In his video that detailed testimonies pertaining to the oversupply of Nvidia cards, one source stated that they’ve been “forced to swallow tens of thousands of high-end Ampere cards we don’t want.”

The anonymous store also stressed that it may not even generate a profit on these products as it’s “not sure we can sell above what we paid.”

Another source told Moore’s Law Is Dead that it has a warehouse with an ample amount of low-end, last-gen Turing GPUs they paid between $200 to $300 to acquire depending on the SKU. However, with the drop in demand following the end to the GPU shortage, it’s “getting real desperate to move them.”

The YouTuber was also told that a DigiTimes report — detailing how Nvidia is now reportedly asking TSMC to cut back its production for the RTX 40-series due to the sheer amount of excess Ampere stock it is holding — is indeed true.

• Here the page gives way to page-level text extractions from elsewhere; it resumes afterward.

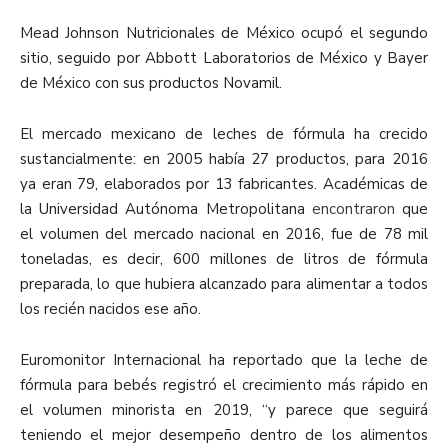
Mead Johnson Nutricionales de México ocupó el segundo
sitio, seguido por Abbott Laboratorios de México y Bayer
de México con sus productos Novamil.
El mercado mexicano de leches de fórmula ha crecido
sustancialmente: en 2005 había 27 productos, para 2016
ya eran 79, elaborados por 13 fabricantes. Académicas de
la Universidad Autónoma Metropolitana
encontraron
que
el volumen del mercado nacional en 2016, fue de 78 mil
toneladas, es decir, 600 millones de litros de fórmula
preparada, lo que hubiera alcanzado para alimentar a todos
los recién nacidos ese año.
Euromonitor Internacional ha reportado que la leche de
fórmula para bebés registró el crecimiento más rápido en
el volumen minorista en 2019, “y parece que seguirá
teniendo el mejor desempeño dentro de los alimentos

Finally, when taking all the aforementioned information into account, it’s no surprise that a separate source added that the RTX 4000 range may not launch “with real volume” until November or December.

So, why is there an excessive amount of stock sitting idly in warehouses for RTX 30 GPUs? After all, before 2022, the majority of the cards from this range were almost impossible to obtain at their manufacturer’s suggested retail price (MSRP). And now individuals and retailers can’t seem to get rid of them.

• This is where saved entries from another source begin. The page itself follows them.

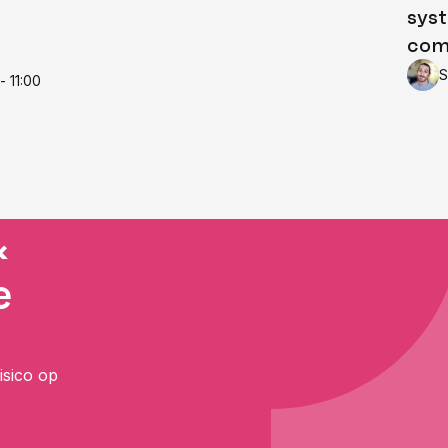
syst
com
S
- 11:00
&
e
isico op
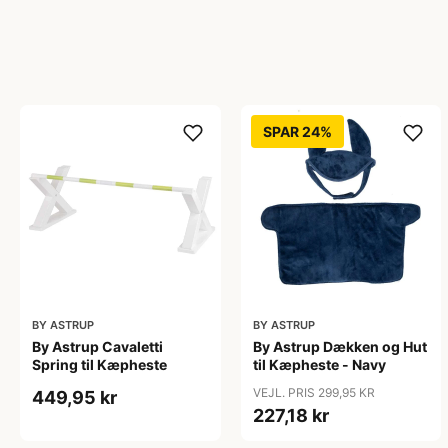
SPAR 24%
BY ASTRUP
BY ASTRUP
By Astrup Cavaletti
By Astrup Dækken og Hut
Spring til Kæpheste
til Kæpheste - Navy
VEJL. PRIS 299,95 KR
449,95 kr
227,18 kr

Well, both crypto miners and scalpers were predominately behind skyrocketing costs for Team Green boards. Due to the recent spectacular crash of the cryptocurrency market, a lot of these products are now widely available on multiple 3rd-party marketplaces like eBay and the like at affordable price points.

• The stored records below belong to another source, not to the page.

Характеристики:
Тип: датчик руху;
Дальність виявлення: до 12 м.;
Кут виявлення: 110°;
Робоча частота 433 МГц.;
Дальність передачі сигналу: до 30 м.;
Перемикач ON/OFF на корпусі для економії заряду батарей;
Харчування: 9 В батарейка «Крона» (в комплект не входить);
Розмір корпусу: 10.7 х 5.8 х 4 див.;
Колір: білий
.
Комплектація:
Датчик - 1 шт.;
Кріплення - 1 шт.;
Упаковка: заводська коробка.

Graphics card inside the Asus ProArt PD5 desktop.
Jacob Roach / Digital Trends

Similarly, scalpers and Nvidia board partners are desperately trying to get rid of stock, hoping to at least to break even — a massive contrast indeed from the days they made millions and even billions from inflated price points. It even got to the point where huge corporations were apparently giving out bonuses because of the amount of money it was making from selling crypto-mining GPUs.

In any case, it’s important to highlight how the launch period for AMD’s Radeon 7000-series could factor into when Nvidia decides to release its own boards.

“There is a cap on how long Nvidia can realistically wait to launch [the RTX 40-series], said Moore’s Law Is Dead. “I heard some people suggest that they may even try to launch [Ada in Q1, 2023]. But the fact of the matter is RDNA 3 [the architecture powering Radeon 7000], and I’m told this consistently, is launching [in] Q4, 2022.”

While Nvidia reportedly asked TSMC to cut its 5nm chip order, the DigiTimes article we touched on above also mentions how AMD did not revise its own order, and is even apparently willing to accept price increases.

Ultimately, consumers stand to benefit the most from the current situation. After being subjected to years of board partners overpricing GPUs and massive delays in receiving orders, consumers can finally buy the best graphics cards on the market at a cost that’s even below their suggested retail price tags.